Excerpts from a dataset:
+--

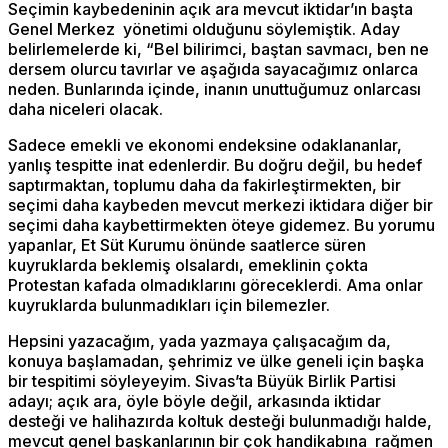
Seçimin kaybedeninin açık ara mevcut iktidar’ın başta
Genel Merkez yönetimi olduğunu söylemiştik. Aday
belirlemelerde ki, “Bel bilirimci, baştan savmacı, ben ne
dersem olurcu tavırlar ve aşağıda sayacağımız onlarca
neden. Bunlarında içinde, inanın unuttuğumuz onlarcası
daha niceleri olacak.
Sadece emekli ve ekonomi endeksine odaklananlar,
yanlış tespitte inat edenlerdir. Bu doğru değil, bu hedef
saptırmaktan, toplumu daha da fakirleştirmekten, bir
seçimi daha kaybeden mevcut merkezi iktidara diğer bir
seçimi daha kaybettirmekten öteye gidemez. Bu yorumu
yapanlar, Et Süt Kurumu önünde saatlerce süren
kuyruklarda beklemiş olsalardı, emeklinin çokta
Protestan kafada olmadıklarını göreceklerdi. Ama onlar
kuyruklarda bulunmadıkları için bilemezler.
Hepsini yazacağım, yada yazmaya çalışacağım da,
konuya başlamadan, şehrimiz ve ülke geneli için başka
bir tespitimi söyleyeyim. Sivas’ta Büyük Birlik Partisi
adayı; açık ara, öyle böyle değil, arkasında iktidar
desteği ve halihazırda koltuk desteği bulunmadığı halde,
mevcut genel başkanlarının bir çok handikabına rağmen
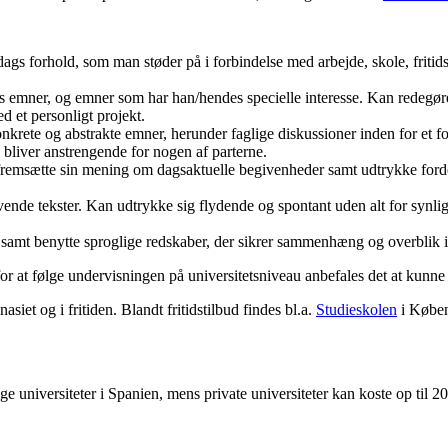
gs forhold, som man støder på i forbindelse med arbejde, skole, fritidsa
mner, og emner som har han/hendes specielle interesse. Kan redegøre
d et personligt projekt.
krete og abstrakte emner, herunder faglige diskussioner inden for et 
 bliver anstrengende for nogen af parterne.
 fremsætte sin mening om dagsaktuelle begivenheder samt udtrykke fordel
de tekster. Kan udtrykke sig flydende og spontant uden alt for synligt 
samt benytte sproglige redskaber, der sikrer sammenhæng og overblik i
or at følge undervisningen på universitetsniveau anbefales det at kunne
iet og i fritiden. Blandt fritidstilbud findes bl.a.
Studieskolen
i Købe
 universiteter i Spanien, mens private universiteter kan koste op til 20.0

+--

An exact copy of the lines above from the one with "bir tespitimi söyleyeyim." up to and including the one with "samt benytte sproglige" is required; reproduce only those lines, omitting all pictures.

● **RESPONSE AREA**:
bir tespitimi söyleyeyim. Sivas’ta Büyük Birlik Partisi
adayı; açık ara, öyle böyle değil, arkasında iktidar
desteği ve halihazırda koltuk desteği bulunmadığı halde,
mevcut genel başkanlarının bir çok handikabına rağmen
gs forhold, som man støder på i forbindelse med arbejde, skole, fritidsa
mner, og emner som har han/hendes specielle interesse. Kan redegøre
d et personligt projekt.
krete og abstrakte emner, herunder faglige diskussioner inden for et 
 bliver anstrengende for nogen af parterne.
 fremsætte sin mening om dagsaktuelle begivenheder samt udtrykke fordel
de tekster. Kan udtrykke sig flydende og spontant uden alt for synligt 
samt benytte sproglige redskaber, der sikrer sammenhæng og overblik i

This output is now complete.